I’m awake. It’s 4:00 am. Just 45 minutes ago, I heard the garage door open and close for the last time at this ungodly hour. I ran downstairs to give and get a hug from our youngest.
You see, tonight was the night of nights. After a final dinner celebrating our two graduates, Rachel and her best friend did what they always do. They drove around enjoying our sleepy little town and the surrounding areas, talking about all those things BFFs talk about. This was their last time to do that as neighbors who’ve known each other (and been mostly inseparable) since they were just six years old. That’s why it’s an ungodly hour. I don’t blame them. It’s really hard to say goodbye.
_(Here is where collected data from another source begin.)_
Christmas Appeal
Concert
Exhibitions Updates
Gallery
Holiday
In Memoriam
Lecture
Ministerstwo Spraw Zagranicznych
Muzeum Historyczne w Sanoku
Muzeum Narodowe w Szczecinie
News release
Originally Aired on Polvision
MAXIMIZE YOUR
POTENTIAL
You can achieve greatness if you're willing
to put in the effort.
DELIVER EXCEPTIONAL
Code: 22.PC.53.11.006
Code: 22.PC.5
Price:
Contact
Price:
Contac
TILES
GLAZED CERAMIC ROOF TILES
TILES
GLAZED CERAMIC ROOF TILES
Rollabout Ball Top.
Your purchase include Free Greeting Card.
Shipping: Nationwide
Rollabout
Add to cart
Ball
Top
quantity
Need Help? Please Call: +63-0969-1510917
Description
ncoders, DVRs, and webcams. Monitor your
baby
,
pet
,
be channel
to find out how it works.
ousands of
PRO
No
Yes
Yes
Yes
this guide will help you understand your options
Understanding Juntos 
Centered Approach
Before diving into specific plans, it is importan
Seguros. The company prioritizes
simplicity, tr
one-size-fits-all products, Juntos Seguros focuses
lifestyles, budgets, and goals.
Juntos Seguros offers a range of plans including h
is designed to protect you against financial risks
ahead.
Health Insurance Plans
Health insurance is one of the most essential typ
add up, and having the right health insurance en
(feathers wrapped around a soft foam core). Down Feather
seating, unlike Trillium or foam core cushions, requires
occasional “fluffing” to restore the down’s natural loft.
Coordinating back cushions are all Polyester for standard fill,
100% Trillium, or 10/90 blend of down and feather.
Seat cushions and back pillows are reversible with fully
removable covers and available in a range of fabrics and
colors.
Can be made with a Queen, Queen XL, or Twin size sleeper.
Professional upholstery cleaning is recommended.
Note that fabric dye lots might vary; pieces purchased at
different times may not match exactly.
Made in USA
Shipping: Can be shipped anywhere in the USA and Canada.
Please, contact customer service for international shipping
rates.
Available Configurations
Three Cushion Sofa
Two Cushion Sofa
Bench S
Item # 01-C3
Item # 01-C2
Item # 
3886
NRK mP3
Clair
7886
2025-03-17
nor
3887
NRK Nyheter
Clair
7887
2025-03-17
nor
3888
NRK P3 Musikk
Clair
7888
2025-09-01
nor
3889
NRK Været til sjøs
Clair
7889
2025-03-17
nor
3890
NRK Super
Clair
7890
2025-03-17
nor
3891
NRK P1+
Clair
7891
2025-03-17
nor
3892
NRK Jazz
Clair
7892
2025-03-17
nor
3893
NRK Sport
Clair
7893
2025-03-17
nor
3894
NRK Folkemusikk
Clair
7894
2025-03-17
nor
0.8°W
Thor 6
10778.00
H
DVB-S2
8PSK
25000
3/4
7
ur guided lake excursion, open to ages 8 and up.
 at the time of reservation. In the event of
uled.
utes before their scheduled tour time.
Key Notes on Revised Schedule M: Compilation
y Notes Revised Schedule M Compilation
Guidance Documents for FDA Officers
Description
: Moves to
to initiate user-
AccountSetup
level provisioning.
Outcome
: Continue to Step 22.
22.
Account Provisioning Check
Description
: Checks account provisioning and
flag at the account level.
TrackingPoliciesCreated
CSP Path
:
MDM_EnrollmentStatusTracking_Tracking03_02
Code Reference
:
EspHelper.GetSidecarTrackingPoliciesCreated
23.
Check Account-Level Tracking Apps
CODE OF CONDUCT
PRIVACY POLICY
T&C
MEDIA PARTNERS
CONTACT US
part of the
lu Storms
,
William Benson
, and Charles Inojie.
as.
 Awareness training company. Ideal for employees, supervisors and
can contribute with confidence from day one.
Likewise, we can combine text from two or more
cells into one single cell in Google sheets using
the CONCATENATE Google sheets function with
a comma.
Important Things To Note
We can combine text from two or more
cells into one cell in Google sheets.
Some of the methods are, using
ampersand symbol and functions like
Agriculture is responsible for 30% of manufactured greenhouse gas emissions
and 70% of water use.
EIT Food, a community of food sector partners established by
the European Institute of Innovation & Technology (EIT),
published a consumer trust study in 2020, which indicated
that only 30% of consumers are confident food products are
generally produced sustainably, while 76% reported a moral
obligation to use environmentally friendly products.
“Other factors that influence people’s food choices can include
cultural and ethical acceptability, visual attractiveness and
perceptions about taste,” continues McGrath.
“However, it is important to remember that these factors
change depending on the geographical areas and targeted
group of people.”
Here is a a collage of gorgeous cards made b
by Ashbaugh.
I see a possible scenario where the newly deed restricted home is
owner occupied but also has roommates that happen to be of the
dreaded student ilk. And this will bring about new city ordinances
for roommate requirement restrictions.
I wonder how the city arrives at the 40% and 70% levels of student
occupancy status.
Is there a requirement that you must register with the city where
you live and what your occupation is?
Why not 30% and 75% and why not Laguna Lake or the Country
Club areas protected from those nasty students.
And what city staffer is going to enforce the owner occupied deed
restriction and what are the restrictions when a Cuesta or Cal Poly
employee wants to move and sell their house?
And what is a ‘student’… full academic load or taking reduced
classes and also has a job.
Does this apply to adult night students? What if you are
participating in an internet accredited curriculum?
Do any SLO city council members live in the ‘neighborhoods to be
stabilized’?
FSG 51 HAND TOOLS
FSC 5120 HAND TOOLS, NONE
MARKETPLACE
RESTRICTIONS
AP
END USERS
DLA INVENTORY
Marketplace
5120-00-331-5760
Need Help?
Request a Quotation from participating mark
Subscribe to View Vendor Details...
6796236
After crying and hugging when she came in, and clinging to her (and secretly wishing I never had to let go), she went to sleep in her childhood bed for one more dreamy night and after trying to venture back into my own fitful sleep, I gave up and decided to process just a tiny bit of the swirling emotions coursing through my very bones.
You see, today is the day of days. I begin the long goodbye of driving my precious Rachel across the country to her new life on the other coast in Burbank, California. 2,764 miles from our house to her new apartment. That’s really far. We leave in just 11 hours.
When she burst on the scene 19 years, 10 months ago, I never fathomed the ache I would hold in my heart this morning. The proud and painful and thankful and joyful and awful ache. It’s the universal mom ache that comes every time we say goodbye.
It starts when our babies take their first toddling and tentative steps away from us. That initial ache comes unbidden as we grasp a glimpse of all the future steps they will take away from us, all the goodbyes to come.
The goodbye of walking onto a school bus or into a classroom for the very first time. Tiny hands turn and wave. The ache rears and settles.
The goodbye of a first sleepover or summer camp. They are not “right in the next room,” safe under the cover of our home. The ache rears quietly and settles quickly.
The goodbye of their very independent, “I’ve got this,” preteen self. This one smacks loud and jolts abruptly. The ache rears ferociously and settles slowly.
The goodbye of a challenging teen mishap. Their childhood innocence door slams shut. The ache rears dragging fear along with it and settles in fits and starts.
The goodbye of backing out of the driveway moments after receiving freedom in the shape of a gift from the DMV. The ache rears with memories of a toddler in her car seat and settles with some much-needed freedom from late-night, seemingly endless pickups.
The goodbye of a graduation cap and a college dorm room. Stopping here for a moment. This one was really rough for me. This ache rears and settles, rears and settles, rears and settles, every time they come home and leave, come home and leave, come home and leave.
The goodbye I find myself in this morning. The goodbye of moving out and moving on. The goodbye that speaks to adulthood, active parenting job done, “will they make it on their own? This ache rears fresh and raw this morning. I am hopeful it will settle.
There are more goodbyes to come. The goodbye of weddings and births of grandchildren (I’ve experienced those with my oldest and she is experiencing her own goodbyes now). Every time, the steps are further and further away. Every time, the ache rears and rears and rears. Every time, the ache settles and settles and settles.
I know that with each goodbye comes a settling hello. A settling hello that brings newness, possibility and life. Believe me, I know.
But in the wee hours of this morning, I sit in the real, raw ache of the goodbye, not rushing the pride I feel, the pain I feel, the thankfulness I feel, the joy I feel and the awfulness I feel. It’s beautiful here. It’s sacred here. It’s momentous here.
The sun is not up yet. I sit quiet in the dark. The ache will settle soon enough. I like the ache for now. It’s my very good friend.
(To those of you who have said the worst goodbye in the loss of your child, I am just so sorry. I wonder if there is ever a settling after the ugly rearing of the ache. It’s okay if there’s not. Maybe there shouldn’t be. Either way, I wholeheartedly salute you. I stand with you. I sit with you. I am just so very sorry. You never should have had to say this kind of goodbye.)